### To-do item:
Report each line from the data below that holds the word "start".

### Extracted records:
-*-*-
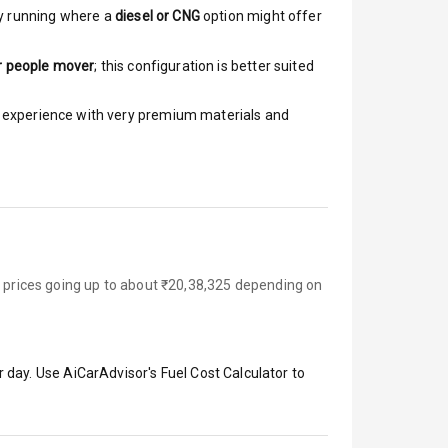
y running where a
diesel or CNG
option might offer
r people mover
; this configuration is better suited
ar experience with very premium materials and
d prices going up to about ₹20,38,325 depending on
 day. Use AiCarAdvisor's Fuel Cost Calculator to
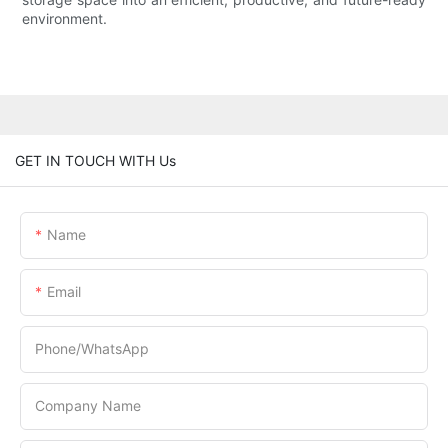
environment.
GET IN TOUCH WITH Us
Name
Email
Phone/whatsApp
Company Name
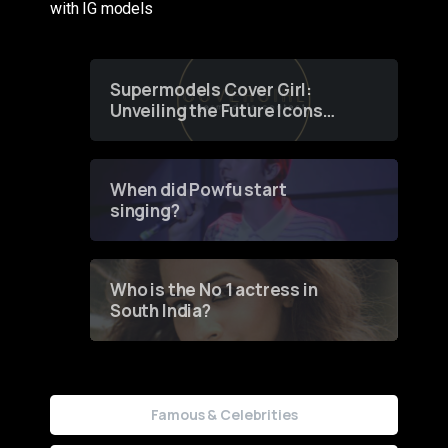
with IG models
Supermodels Cover Girl:
Unveiling the Future Icons
of Fashion through a
Groundbreaking Online
Contest
When did Powfu start
singing?
Who is the No 1 actress in
South India?
Famous & Celebrities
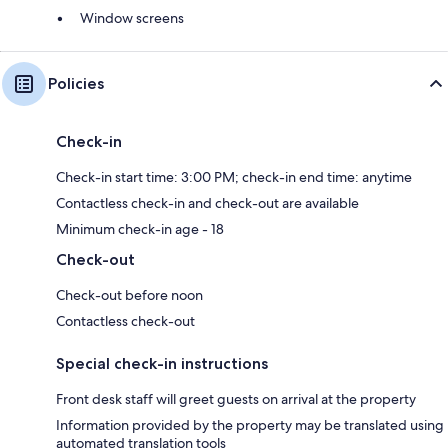
Window screens
Policies
Check-in
Check-in start time: 3:00 PM; check-in end time: anytime
Contactless check-in and check-out are available
Minimum check-in age - 18
Check-out
Check-out before noon
Contactless check-out
Special check-in instructions
Front desk staff will greet guests on arrival at the property
Information provided by the property may be translated using
automated translation tools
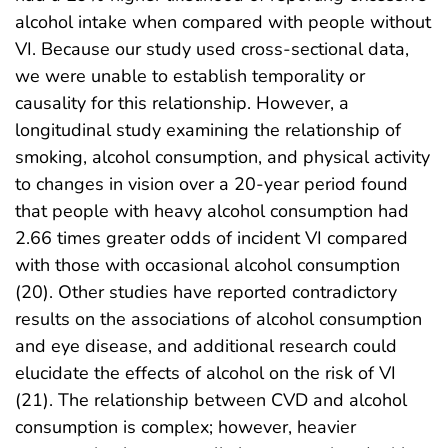
alcohol intake when compared with people without
VI. Because our study used cross-sectional data,
we were unable to establish temporality or
causality for this relationship. However, a
longitudinal study examining the relationship of
smoking, alcohol consumption, and physical activity
to changes in vision over a 20-year period found
that people with heavy alcohol consumption had
2.66 times greater odds of incident VI compared
with those with occasional alcohol consumption
(20). Other studies have reported contradictory
results on the associations of alcohol consumption
and eye disease, and additional research could
elucidate the effects of alcohol on the risk of VI
(21). The relationship between CVD and alcohol
consumption is complex; however, heavier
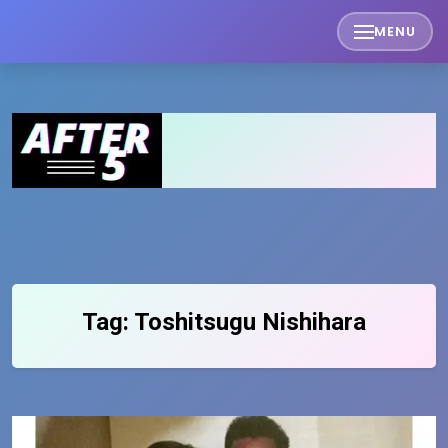
Skip
MENU
to
content
Tag:
Toshitsugu Nishihara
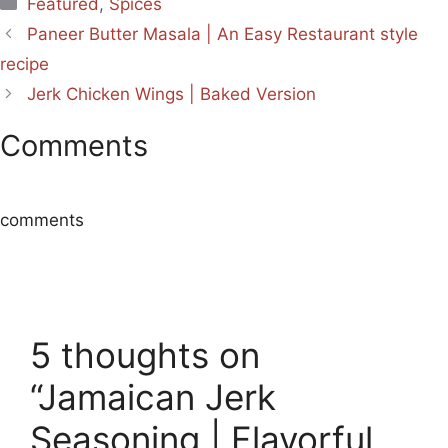
Categories
Featured
,
Spices
Paneer Butter Masala | An Easy Restaurant style
recipe
Jerk Chicken Wings | Baked Version
Comments
comments
5 thoughts on
“Jamaican Jerk
Seasoning | Flavorful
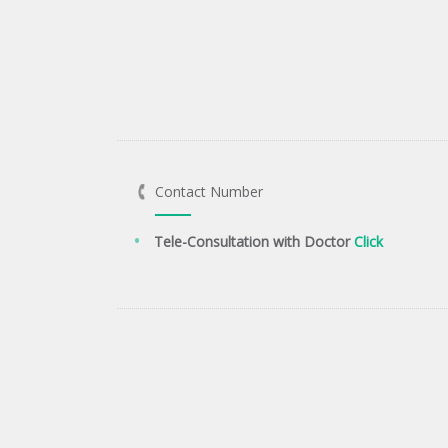
Contact Number
Tele-Consultation with Doctor
Click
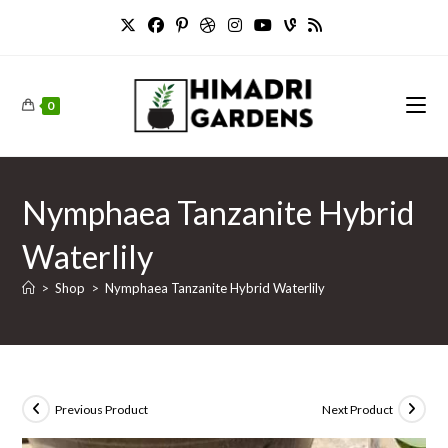
Skip
to
content
0
Nymphaea Tanzanite Hybrid
Waterlily
>
Shop
>
Nymphaea Tanzanite Hybrid Waterlily
Previous Product
Next Product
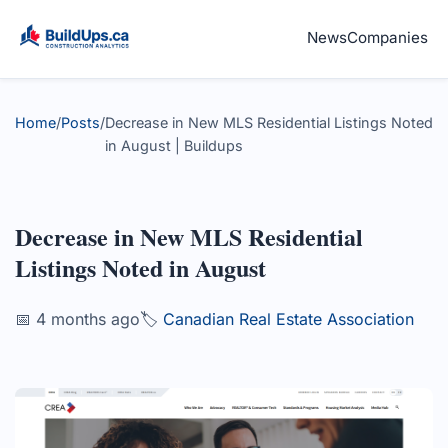
News
Companies
Home
/
Posts
/
Decrease in New MLS Residential Listings Noted
in August | Buildups
Decrease in New MLS Residential
Listings Noted in August
📅 4 months ago
🏷️
Canadian Real Estate Association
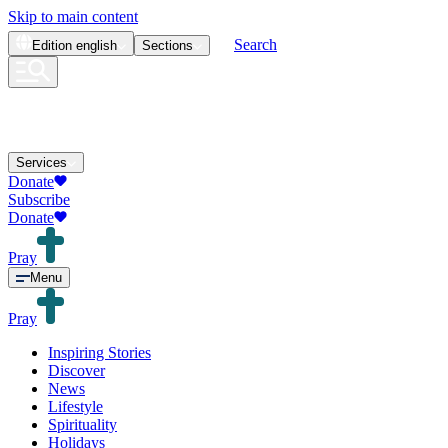
Skip to main content
Search
Edition
english
Sections
Services
Donate
Subscribe
Donate
Pray
Menu
Pray
Inspiring Stories
Discover
News
Lifestyle
Spirituality
Holidays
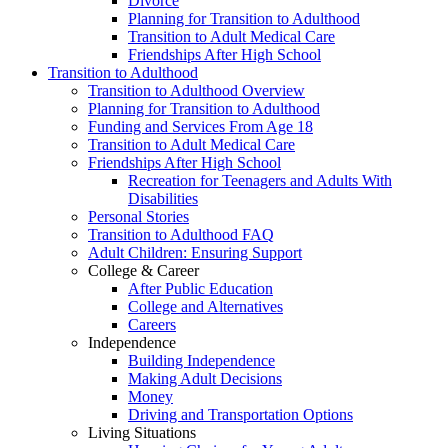
Divorce
Planning for Transition to Adulthood
Transition to Adult Medical Care
Friendships After High School
Transition to Adulthood
Transition to Adulthood Overview
Planning for Transition to Adulthood
Funding and Services From Age 18
Transition to Adult Medical Care
Friendships After High School
Recreation for Teenagers and Adults With
Disabilities
Personal Stories
Transition to Adulthood FAQ
Adult Children: Ensuring Support
College & Career
After Public Education
College and Alternatives
Careers
Independence
Building Independence
Making Adult Decisions
Money
Driving and Transportation Options
Living Situations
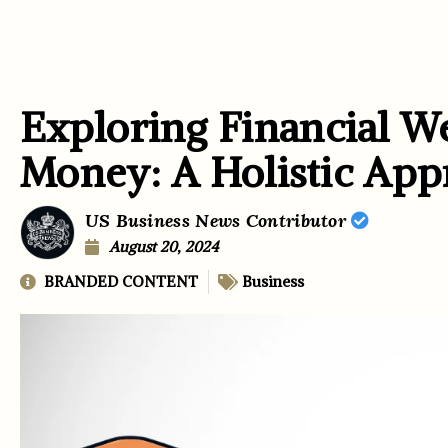
Exploring Financial W
Money: A Holistic App
US Business News Contributor
August 20, 2024
BRANDED CONTENT
Business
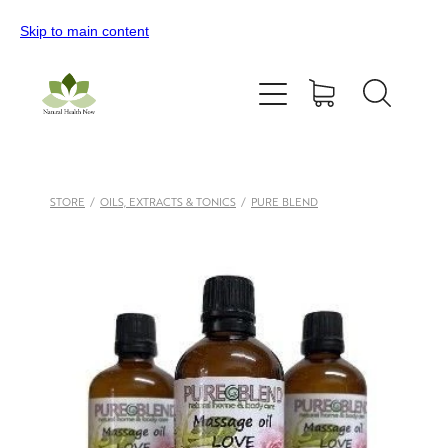
Skip to main content
Home
All Products
Contact Us
STORE
/
OILS, EXTRACTS & TONICS
/
PURE BLEND
Blog
My Account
-*-*-
### Expected answer:
When did Powfu start
Check-in start time: 3:00 PM; check-in end time: anytime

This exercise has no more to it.